ECLI:NL:RBHAA:2009:BI0484
Rechtbank Haarlem
- Raadkamer
- H.M. van Dam
- Rechtspraak.nl
Verzoek tot schadevergoeding niet ontvankelijk door overeenkomst met openbaar ministerie
In deze zaak heeft de Rechtbank Haarlem op 19 maart 2009 uitspraak gedaan in een verzoek tot schadevergoeding van verzoeker, die ten onrechte in verzekering was gesteld en in voorlopige hechtenis had gezeten.

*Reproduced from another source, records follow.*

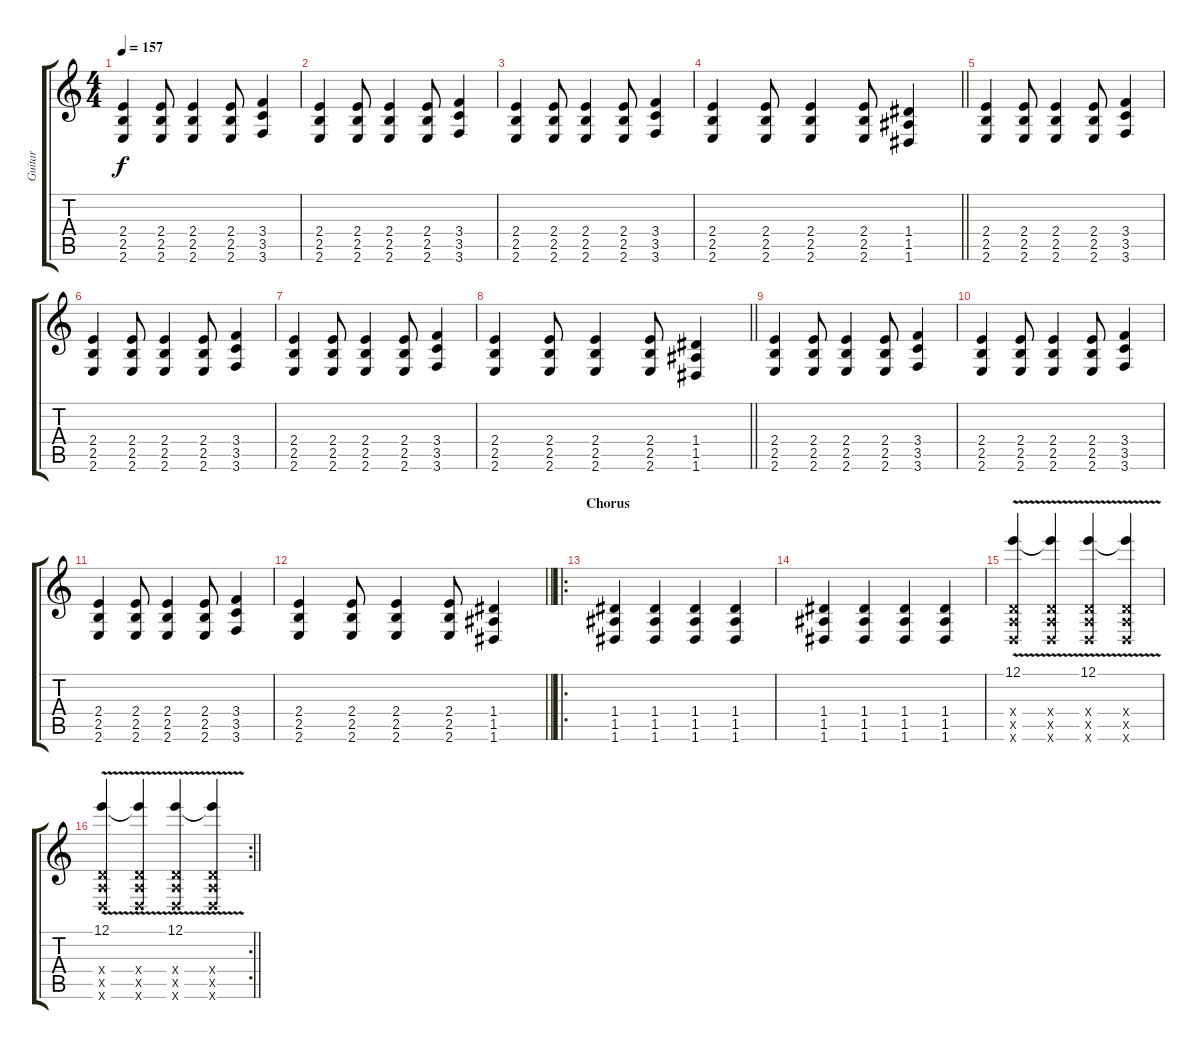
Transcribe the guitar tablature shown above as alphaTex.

\track ("Guitar" "Guitar") {instrument distortionguitar}
\staff {score tabs}
\tuning (E4 B3 G3 D3 A2 D2) {hide}
\ts (4 4)
\tempo 157
\clef g2
\ks c
(2.4 2.5 2.6).4{dy f} (2.4 2.5 2.6).8 (2.4 2.5 2.6).4 (2.4 2.5 2.6).8 (3.4 3.5 3.6).4 |
(2.4 2.5 2.6).4 (2.4 2.5 2.6).8 (2.4 2.5 2.6).4 (2.4 2.5 2.6).8 (3.4 3.5 3.6).4 |
(2.4 2.5 2.6).4 (2.4 2.5 2.6).8 (2.4 2.5 2.6).4 (2.4 2.5 2.6).8 (3.4 3.5 3.6).4 |
\barLineRight lightlight
(2.4 2.5 2.6).4 (2.4 2.5 2.6).8 (2.4 2.5 2.6).4 (2.4 2.5 2.6).8 (1.4 1.5 1.6).4 |
(2.4 2.5 2.6).4 (2.4 2.5 2.6).8 (2.4 2.5 2.6).4 (2.4 2.5 2.6).8 (3.4 3.5 3.6).4 |
(2.4 2.5 2.6).4 (2.4 2.5 2.6).8 (2.4 2.5 2.6).4 (2.4 2.5 2.6).8 (3.4 3.5 3.6).4 |
(2.4 2.5 2.6).4 (2.4 2.5 2.6).8 (2.4 2.5 2.6).4 (2.4 2.5 2.6).8 (3.4 3.5 3.6).4 |
\barLineRight lightlight
(2.4 2.5 2.6).4 (2.4 2.5 2.6).8 (2.4 2.5 2.6).4 (2.4 2.5 2.6).8 (1.4 1.5 1.6).4 |
(2.4 2.5 2.6).4 (2.4 2.5 2.6).8 (2.4 2.5 2.6).4 (2.4 2.5 2.6).8 (3.4 3.5 3.6).4 |
(2.4 2.5 2.6).4 (2.4 2.5 2.6).8 (2.4 2.5 2.6).4 (2.4 2.5 2.6).8 (3.4 3.5 3.6).4 |
(2.4 2.5 2.6).4 (2.4 2.5 2.6).8 (2.4 2.5 2.6).4 (2.4 2.5 2.6).8 (3.4 3.5 3.6).4 |
\barLineRight lightlight
(2.4 2.5 2.6).4 (2.4 2.5 2.6).8 (2.4 2.5 2.6).4 (2.4 2.5 2.6).8 (1.4 1.5 1.6).4 |
\ro
\section ("" "Chorus")
(1.4 1.5 1.6).4 (1.4 1.5 1.6).4 (1.4 1.5 1.6).4 (1.4 1.5 1.6).4 |
(1.4 1.5 1.6).4 (1.4 1.5 1.6).4 (1.4 1.5 1.6).4 (1.4 1.5 1.6).4 |
(12.1{v} 0.4{x} 0.5{x} 0.6{x}).4 (12.1{t} 0.4{x} 0.5{x} 0.6{x}).4 (12.1{v} 0.4{x} 0.5{x} 0.6{x}).4 (12.1{t} 0.4{x} 0.5{x} 0.6{x}).4 |
\rc 2
\barLineRight lightlight
(12.1{v} 0.4{x} 0.5{x} 0.6{x}).4 (12.1{t} 0.4{x} 0.5{x} 0.6{x}).4 (12.1{v} 0.4{x} 0.5{x} 0.6{x}).4 (12.1{t} 0.4{x} 0.5{x} 0.6{x}).4
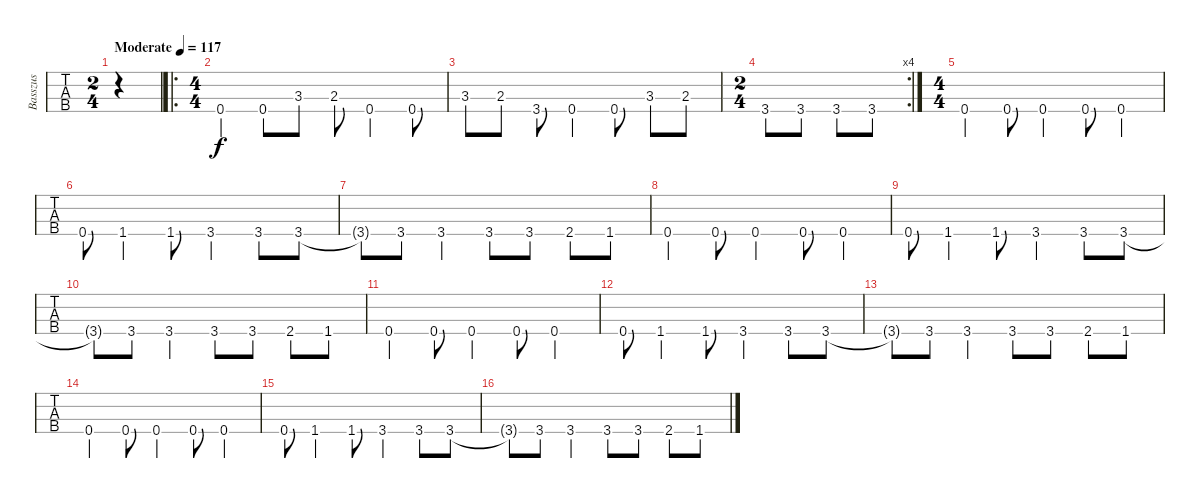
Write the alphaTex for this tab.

\track ("Basszus" "Basszus") {instrument electricbassfinger}
\staff {tabs}
\tuning (G2 D2 A1 E1) {hide}
\ts (2 4)
\tempo (117 "Moderate")
\clef f4
\ks c
|
\ro
\ts (4 4)
0.4.4 0.4.8 3.3.8 2.3.8 0.4.4 0.4.8 |
3.3.8 2.3.8 3.4.8 0.4.4 0.4.8 3.3.8 2.3.8 |
\rc 4
\ts (2 4)
3.4.8 3.4.8 3.4.8 3.4.8 |
\ts (4 4)
0.4.4 0.4.8 0.4.4 0.4.8 0.4.4 |
0.4.8 1.4.4 1.4.8 3.4.4 3.4.8 3.4.8 |
3.4{t}.8 3.4.8 3.4.4 3.4.8 3.4.8 2.4.8 1.4.8 |
0.4.4 0.4.8 0.4.4 0.4.8 0.4.4 |
0.4.8 1.4.4 1.4.8 3.4.4 3.4.8 3.4.8 |
3.4{t}.8 3.4.8 3.4.4 3.4.8 3.4.8 2.4.8 1.4.8 |
0.4.4 0.4.8 0.4.4 0.4.8 0.4.4 |
0.4.8 1.4.4 1.4.8 3.4.4 3.4.8 3.4.8 |
3.4{t}.8 3.4.8 3.4.4 3.4.8 3.4.8 2.4.8 1.4.8 |
0.4.4 0.4.8 0.4.4 0.4.8 0.4.4 |
0.4.8 1.4.4 1.4.8 3.4.4 3.4.8 3.4.8 |
3.4{t}.8 3.4.8 3.4.4 3.4.8 3.4.8 2.4.8 1.4.8
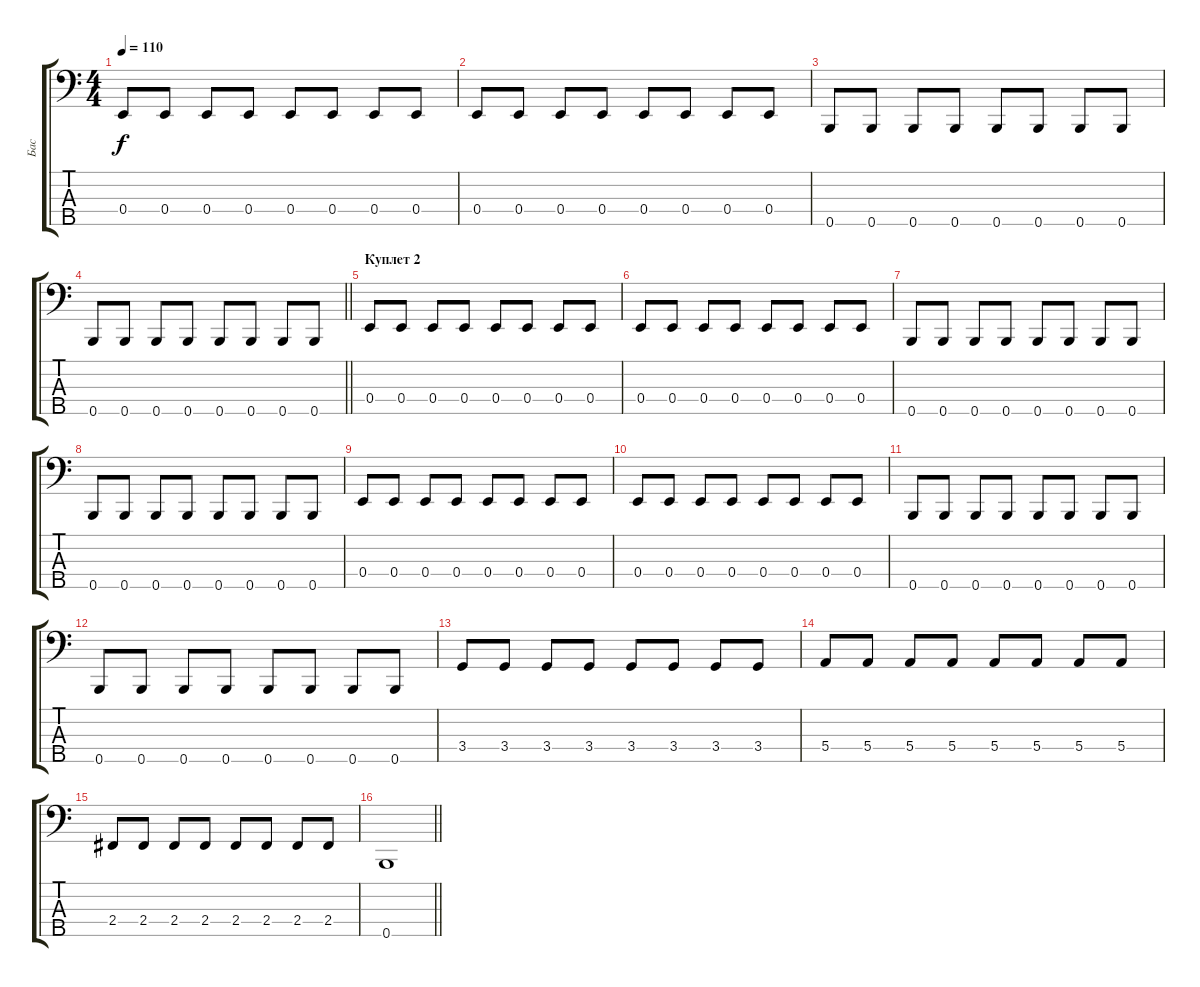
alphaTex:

\track ("Бас" "Бас") {instrument electricbassfinger}
\staff {score tabs}
\tuning (G2 D2 A1 E1 B0) {hide}
\ts (4 4)
\tempo 110
\clef f4
\ks c
0.4.8{dy f} 0.4.8 0.4.8 0.4.8 0.4.8 0.4.8 0.4.8 0.4.8 |
0.4.8 0.4.8 0.4.8 0.4.8 0.4.8 0.4.8 0.4.8 0.4.8 |
0.5.8 0.5.8 0.5.8 0.5.8 0.5.8 0.5.8 0.5.8 0.5.8 |
\barLineRight lightlight
0.5.8 0.5.8 0.5.8 0.5.8 0.5.8 0.5.8 0.5.8 0.5.8 |
\section ("" "Куплет 2")
0.4.8 0.4.8 0.4.8 0.4.8 0.4.8 0.4.8 0.4.8 0.4.8 |
0.4.8 0.4.8 0.4.8 0.4.8 0.4.8 0.4.8 0.4.8 0.4.8 |
0.5.8 0.5.8 0.5.8 0.5.8 0.5.8 0.5.8 0.5.8 0.5.8 |
0.5.8 0.5.8 0.5.8 0.5.8 0.5.8 0.5.8 0.5.8 0.5.8 |
0.4.8 0.4.8 0.4.8 0.4.8 0.4.8 0.4.8 0.4.8 0.4.8 |
0.4.8 0.4.8 0.4.8 0.4.8 0.4.8 0.4.8 0.4.8 0.4.8 |
0.5.8 0.5.8 0.5.8 0.5.8 0.5.8 0.5.8 0.5.8 0.5.8 |
0.5.8 0.5.8 0.5.8 0.5.8 0.5.8 0.5.8 0.5.8 0.5.8 |
3.4.8 3.4.8 3.4.8 3.4.8 3.4.8 3.4.8 3.4.8 3.4.8 |
5.4.8 5.4.8 5.4.8 5.4.8 5.4.8 5.4.8 5.4.8 5.4.8 |
2.4.8 2.4.8 2.4.8 2.4.8 2.4.8 2.4.8 2.4.8 2.4.8 |
\barLineRight lightlight
0.5.1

Verzoeker was op 30 januari 2006 aangehouden op verdenking van afpersing, witwassen en deelname aan een criminele organisatie. Na een vrijspraak op 21 december 2007 door de meervoudige kamer, heeft het openbaar ministerie hoger beroep ingesteld. In de zomer van 2008 heeft er een overeenkomst plaatsgevonden tussen de raadsman van verzoeker en de advocaat-generaal, waarbij het openbaar ministerie bereid was het hoger beroep in te trekken, mits verzoeker afzag van het indienen van een verzoek tot schadevergoeding. Deze overeenkomst werd vastgelegd in een brief van 28 juli 2008.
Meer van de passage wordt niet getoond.